Evergreen Advice for Editors: Keep a Sense of Wonder

Arnold Gingrich on the only priceless ingredient of editorial success.

At the risk of seeming naive, I’d place my bet on the editorial success of someone who, though grown up, could still preserve those attributes described by Lewis Carroll in Alice’s Adventures in Wonderland:

Child of the clear unclouded brow

And dreaming eyes of wonder.

The operating word is wonder. In a day of mass sophistication, of appetites jaded by affluence, of sensibilities dulled by excesses, the ability still to marvel at things oneself, and thus be able to make others marvel, is to me the only priceless ingredient of editorial success.

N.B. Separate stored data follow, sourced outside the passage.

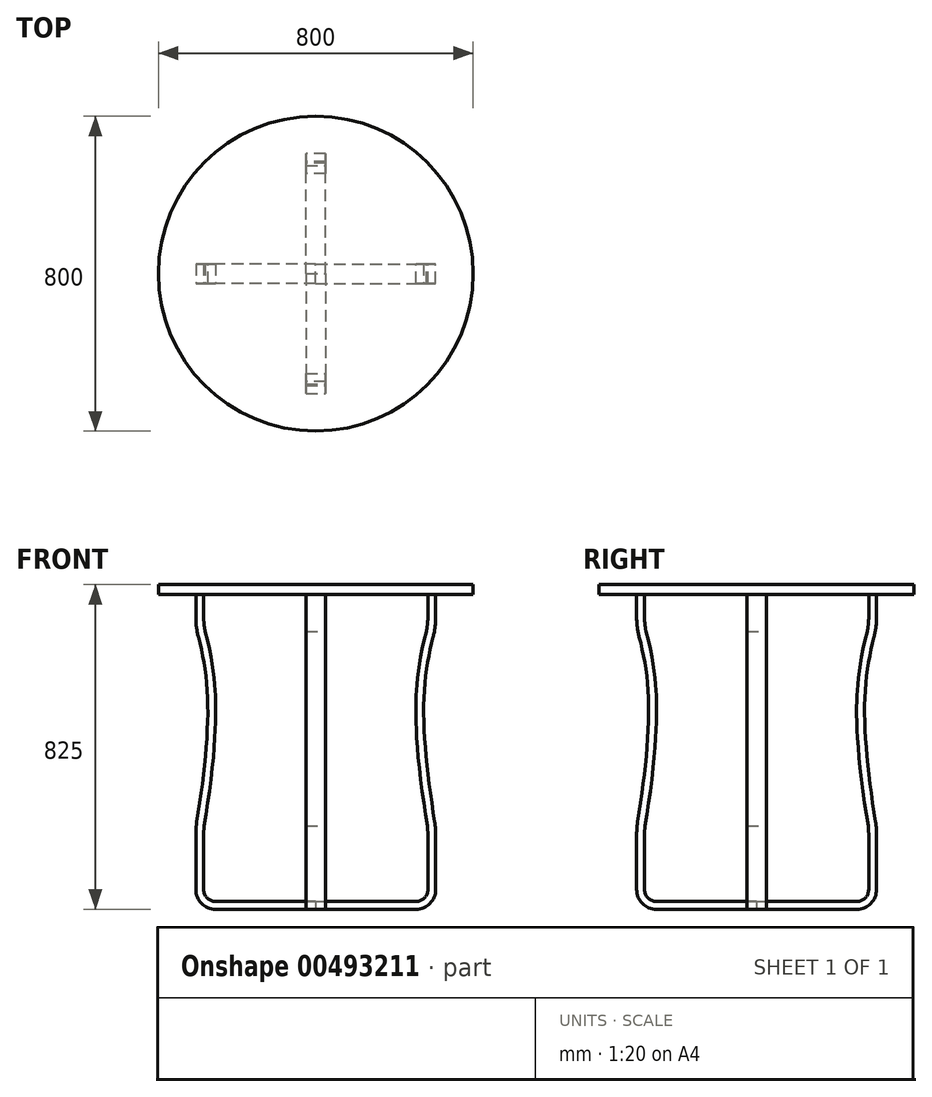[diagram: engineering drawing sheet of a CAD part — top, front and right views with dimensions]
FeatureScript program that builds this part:
annotation { "Feature Type Name" : "Feature", "Feature Type Description" : "" }
export const myFeature = defineFeature(function(context is Context, id is Id, definition is map)
    precondition{}
    {
        {
            var Q0;
            Q0=qCreatedBy(makeId("Top.planeOp"),FACE);
            cPlane(context, id + "F0", {"entities" : qUnion([Q0]), "cplaneType" : CPlaneType.OFFSET, "offset" : 800 * mm, "width" : 150 * mm, "height" : 150 * mm});
        }
        {
            var Q0;
            Q0=qCreatedBy(id+"F0.planeOp",FACE);
            var sketch = newSketch(context, id + "F1", { "sketchPlane" : qUnion([Q0])});
            skCircle(sketch, "E0", {"center": v(0, 0) * mm, "radius": 400 * mm});
            skSolve(sketch);
        }
        {
            var Q0;
            Q0 = qSketchRegion(id + "F1", true);
            extrude(context, id + "F2", {"entities" : qUnion([Q0]), "depth" : 25 * mm});
        }
        {
            var Q0;
            Q0=qCreatedBy(makeId("Front.planeOp"),FACE);
            var sketch = newSketch(context, id + "F3", { "sketchPlane" : qUnion([Q0])});
            skLineSegment(sketch, "E1", {"start": v(0, 0) * mm, "end": v(254.75, 0) * mm});
            skFitSpline(sketch, "E2", {"points": [v(331.54, 799.28) * mm, v(275.13, 544.45) * mm, v(341.27, 0) * mm], "startDerivative": vector(-189.2, -563.86) * mm, "endDerivative": vector(185.72, -1007.56) * mm});
            skLineSegment(sketch, "E3", {"start": v(304.75, 50) * mm, "end": v(304.75, 190.04) * mm});
            skPoint(sketch, "E4.orphan", {"position": v(609.5, 0) * mm});
            skLineSegment(sketch, "E5", {"start": v(304.75, 799.28) * mm, "end": v(304.75, 742.38) * mm});
            skPoint(sketch, "E6.visualSharp", {"position": v(304.75, 715.41) * mm});
            skArc(sketch, "E6.filletArc", {"start": v(298.24, 691.8) * mm, "mid": v(303.11, 716.88) * mm, "end": v(304.75, 742.38) * mm});
            skPoint(sketch, "E7.visualSharp", {"position": v(304.75, 206.02) * mm});
            skArc(sketch, "E7.filletArc", {"start": v(304.75, 190.04) * mm, "mid": v(304.12, 205.8) * mm, "end": v(302.26, 221.46) * mm});
            skPoint(sketch, "E8.visualSharp", {"position": v(304.75, 0) * mm});
            skArc(sketch, "E8.filletArc", {"start": v(254.75, 0) * mm, "mid": v(290.1, 14.64) * mm, "end": v(304.75, 50) * mm});
            skLineSegment(sketch, "E9.0", {"start": v(0, 20) * mm, "end": v(254.75, 20) * mm});
            skArc(sketch, "E9.1", {"start": v(254.75, 20) * mm, "mid": v(275.96, 28.79) * mm, "end": v(284.75, 50) * mm});
            skLineSegment(sketch, "E9.2", {"start": v(284.75, 50) * mm, "end": v(284.75, 190.04) * mm});
            skLineSegment(sketch, "E9.3", {"start": v(284.75, 799.28) * mm, "end": v(284.75, 742.38) * mm});
            skArc(sketch, "E9.4", {"start": v(278.9, 696.86) * mm, "mid": v(283.28, 719.43) * mm, "end": v(284.75, 742.38) * mm});
            skFitSpline(sketch, "E9.5", {"points": [v(312.58, 805.65) * mm, v(308.64, 793.9) * mm, v(300.72, 770.3) * mm, v(289.2, 734.08) * mm, v(278.5, 696.52) * mm, v(270.7, 663.7) * mm, v(265.36, 636.27) * mm, v(261.87, 615.07) * mm, v(258.96, 593.18) * mm, v(257.06, 574.3) * mm, v(255.9, 558.8) * mm, v(255.2, 546.97) * mm, v(254.68, 534.92) * mm, v(254.25, 518.6) * mm, v(254.15, 497.74) * mm, v(254.7, 471.99) * mm, v(255.9, 445.56) * mm, v(258.25, 409.47) * mm, v(262.56, 362.87) * mm, v(269.59, 304.9) * mm, v(278.16, 245.2) * mm, v(287.95, 184.15) * mm, v(302.24, 101.4) * mm, v(313.86, 38.36) * mm, v(321.6, -3.63) * mm]});
            skArc(sketch, "E9.6", {"start": v(284.75, 190.04) * mm, "mid": v(284.19, 204.22) * mm, "end": v(282.51, 218.32) * mm});
            skLineSegment(sketch, "E10", {"start": v(304.75, 799.28) * mm, "end": v(284.75, 799.28) * mm});
            skLineSegment(sketch, "E11", {"start": v(0, 20) * mm, "end": v(0, 0) * mm});
            skSolve(sketch);
        }
        {
            var Q0;
            Q0 = qSketchRegion(id + "F3", true);
            extrude(context, id + "F4", {"entities" : qUnion([Q0]), "endBound" : BoundingType.SYMMETRIC, "depth" : 50 * mm});
        }
        {
            var Q0;
            Q0=makeQuery(id+"F4.opExtrude","SWEPT_BODY",BODY,{"disambiguationData":[OSD([sQuery(id+"F3.wireOp",EDGE,"E1"),sQuery(id+"F3.wireOp",EDGE,"E2"),sQuery(id+"F3.wireOp",EDGE,"E3"),sQuery(id+"F3.wireOp",EDGE,"E5"),sQuery(id+"F3.wireOp",EDGE,"E6.filletArc"),sQuery(id+"F3.wireOp",EDGE,"E7.filletArc"),sQuery(id+"F3.wireOp",EDGE,"E8.filletArc"),sQuery(id+"F3.wireOp",EDGE,"E9.0"),sQuery(id+"F3.wireOp",EDGE,"E9.1"),sQuery(id+"F3.wireOp",EDGE,"E9.2"),sQuery(id+"F3.wireOp",EDGE,"E9.3"),sQuery(id+"F3.wireOp",EDGE,"E9.4"),sQuery(id+"F3.wireOp",EDGE,"E9.5"),sQuery(id+"F3.wireOp",EDGE,"E9.6"),sQuery(id+"F3.wireOp",EDGE,"E10"),sQuery(id+"F3.wireOp",EDGE,"E11")])]});
            var Q1;
            Q1=makeQuery(id+"F2.opExtrude","SWEPT_FACE",FACE,{"disambiguationData":[OSD([sQuery(id+"F1.wireOp",EDGE,"E0")])]});
            circularPattern(context, id + "F5", {"entities" : qUnion([Q0]), "axis" : qUnion([Q1]), "angle" : 360 * degree, "instanceCount" : 4, "equalSpace" : true});
        }
    });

—From an essay by Arnold Gingrich in “Great Editors on Editing.” Gingrich created Esquire in 1933 and remained its editor until 1945. He returned as publisher in 1952, serving in that role until his death in 1976
—–
Echoing Arnold Gingrich’s advice: In the early 1970s I was the new editor of The Washingtonian and one of my early mentors was Frank Waldrop, editor of the Washington Times-Herald until it was bought and closed by the Washington Post. Frank wrote occasionally for The Washingtonian and I talked often with him, getting insights on how to be an editor.

His best advice to a journalist new to Washington: “Don’t get too cynical or sophisticated. Keep your sense of astonishment at what you see here.”